Someone got access to an opportunity I was working towards for a while now, and it just doesn’t feel fair.
Do they really deserve the role more than me?? No? You’re damn right they don’t! How on earth did things turn out this way? Why universe, why??
I step back.
I say to myself that this envy isn’t healthy. That it’s wrong. That I ought not to be envious. That it goes nowhere. That it only causes harm and distress.
In judging my envy, I look to the opposite of envy—A state of mind that is not envious.
Of course, this idealised state of non-envious being isn’t currently present. It's a thought. An image. A concept. A story about how I should be, which is different to how I actually am.
AN OPPOSITE CREATES ITS OWN OPPOSITE
Okay… this is where things get tricky to explain, so bear with me.
That opposite I have constructed—the image of being non-envious—of being free of envy—it must have its own opposite. An opposite which is NOT the state I am in right now. Yet without awareness, this opposing opposite sneaks in front of experience and becomes a story of what I am. It’s a story of lack. Of partiality. Of incompleteness.
I am a puzzle missing a piece.
I then need to deliberately move towards some constructed ideal that has this missing piece in place— a state of mind where I am not envious.
Do you see the confusion that opposites create?
Feel into it.
There is no way to appropriately communicate how important this realisation is. It is worth taking the time to fully understand, I promise you.
Okay, so again... I am feeling envious, and instead of being with that envy, my mind constructs an opposite. An ideal. A state of being that I am not in right now.
And, in order for that opposite to exist, it must have its OWN opposite… which is envy!

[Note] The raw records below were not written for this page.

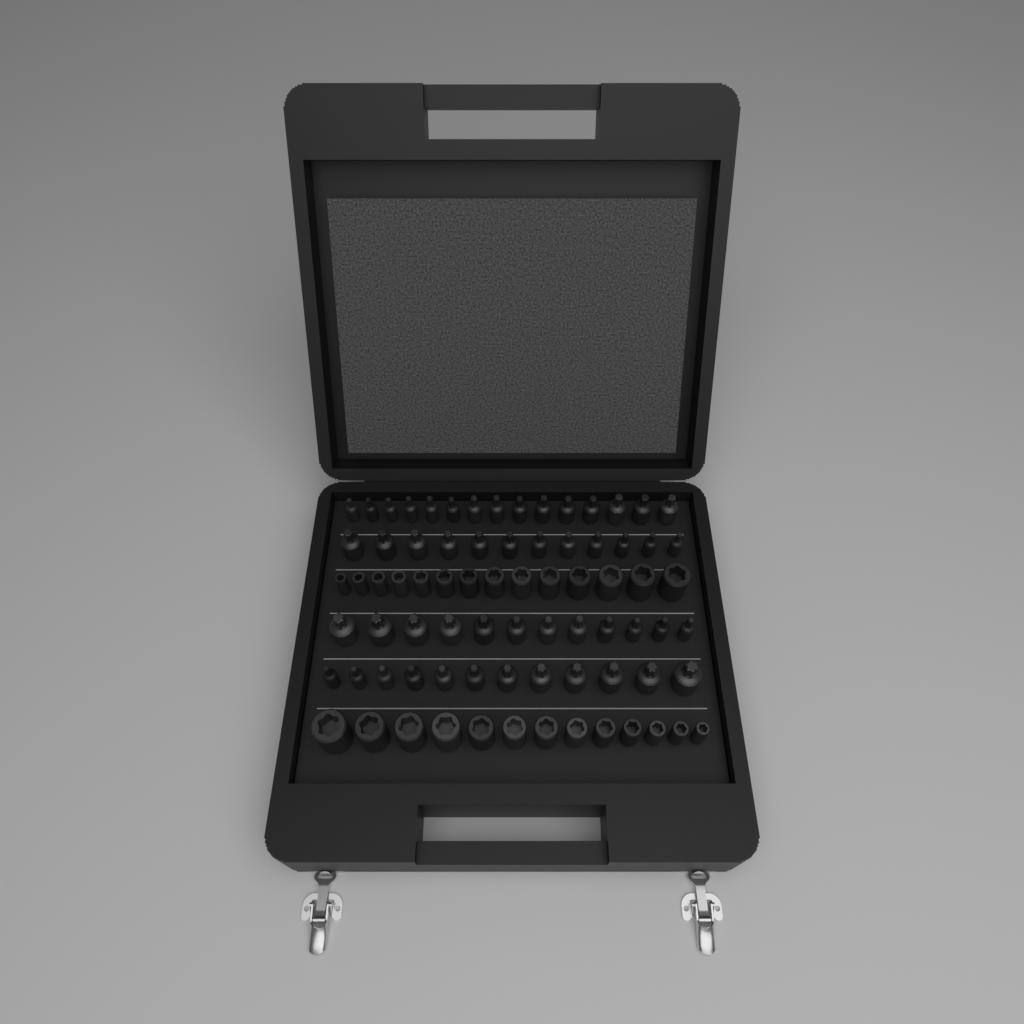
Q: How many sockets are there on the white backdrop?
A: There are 78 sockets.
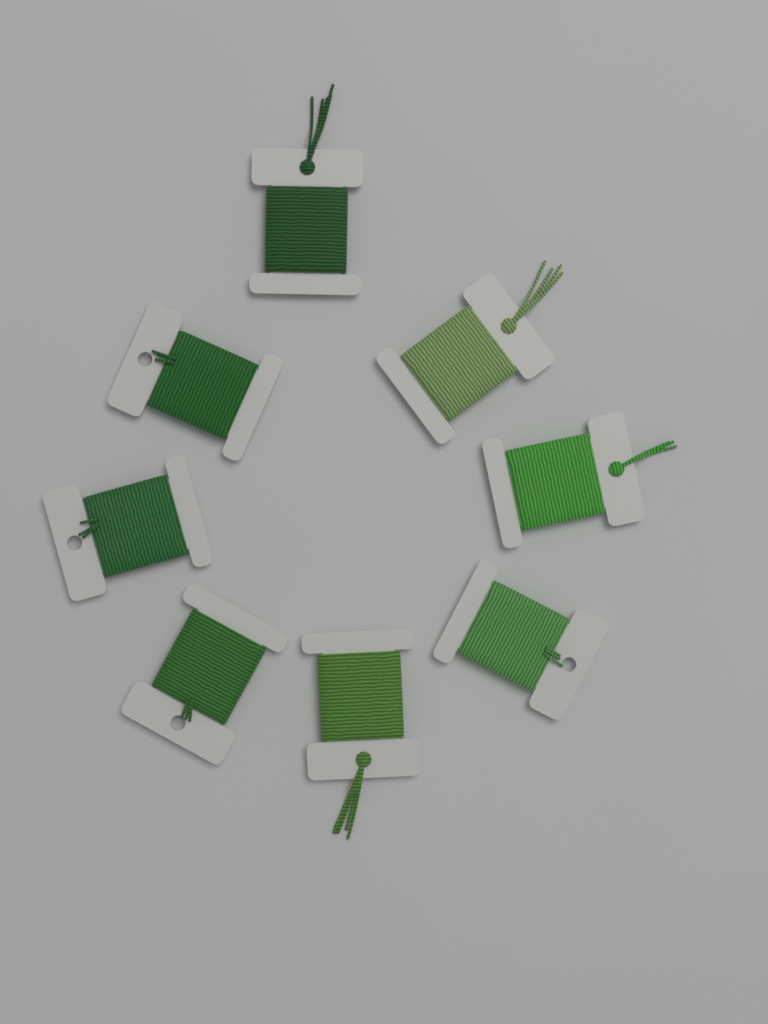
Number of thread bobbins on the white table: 8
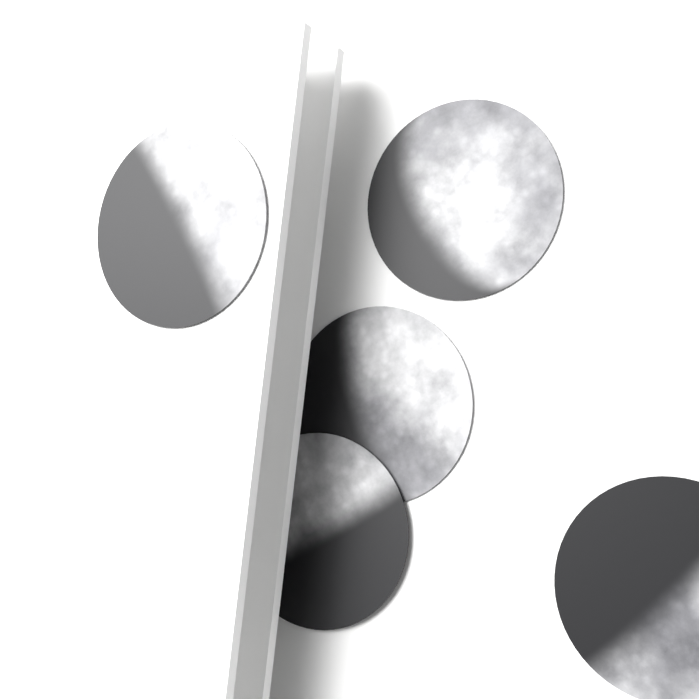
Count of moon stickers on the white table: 5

BUT that envy is not the true feeling of envy I am currently experiencing—it is a conceptual outcome of wanting to not be envious.
OPPOSITES ARE THE ROOT OF ILLUSION
Careful observation of opposites reveals the fact that they do not exist anywhere outside the conceptual mind. They are what give birth to illusion. To Maya. To falsity. There is no true opposite to what you are currently experiencing.
But we live in opposites because we live in thought. We live in mind. The habit of thinking runs deep, and this habit runs the show for most of us, most of the time.
The problem is that as long as we live in opposites, there must exist a constant duality. Comparison. A conflict between what we want to become and what ‘we think’ we are now—which again is just an illusion born out of that need to become something we are currently not...
Living in this illusion of duality, comparison and conflict, we invite in psychological suffering and the suffocating belief that the present moment should be any different from the way it is.
And the more we suffer, the more we think that the way out is through pulling ourselves towards a constructed image of what we are currently not. This feeds the cycle and affirms the belief that the thinking mind is the way out of our sorrows, our confusions, our inner conflict.
God, it is a poisonous game once you see it.
BEYOND OPPOSITES
“Neither knowledge not ignorance is real; what lies beyond them, as beyond all other pairs of opposites, is the reality.” ~ Ramana Maharshi
In understanding that opposites are nothing more than the movement of thought, you will see what all the saints, spiritual teachers and mystics throughout history were on about when they spoke of our true nature as having no opposite.
The meeting point of Atman and Brahman. The non-dual. The uncarved block. The Dao. Aikyam. All!
It is what Jiddu Krishnamurti was on about when he spoke of freedom as a choiceless awareness:
“Freedom is not the opposite of slavery. Freedom is an ending, not giving continuity to what has been. Freedom, in itself, has no opposite.”
It is what Eckart Tolle often points to in his description of true love:
“True love has no opposite. If your “love” has an opposite, then it is not love but a strong ego-need for a more complete and deeper sense of self, a need that the other person temporarily meets.”
It is what Rupert Spira is describing when he talks about the essence of happiness:
“Happiness is simply to allow everything to be exactly as it is from moment to moment.
To be beyond opposites is to be fully attentive to whatever is with me right now. The thoughts, the feelings, the perceptions, the sensations, the actions, all of it. To not judge them as good or bad, better or worse, inside or outside, mine or others.
If I feel envy, then I feel envy. Let me open up and hold it fully with great sensitivity. Let me be with the feelings. Learn with them while they are here. And if it all gets too difficult, too uncomfortable, too heavy, and I feel myself wanting to blow my top or seek shelter from the storm, let me be with that too.
In moving with the flow of things as they are, there is an unravelling of the oughts, opposites and the need to become. An indeliberate letting go. A meditative state. A unity. A place where nothing is everything, and everything is in harmony.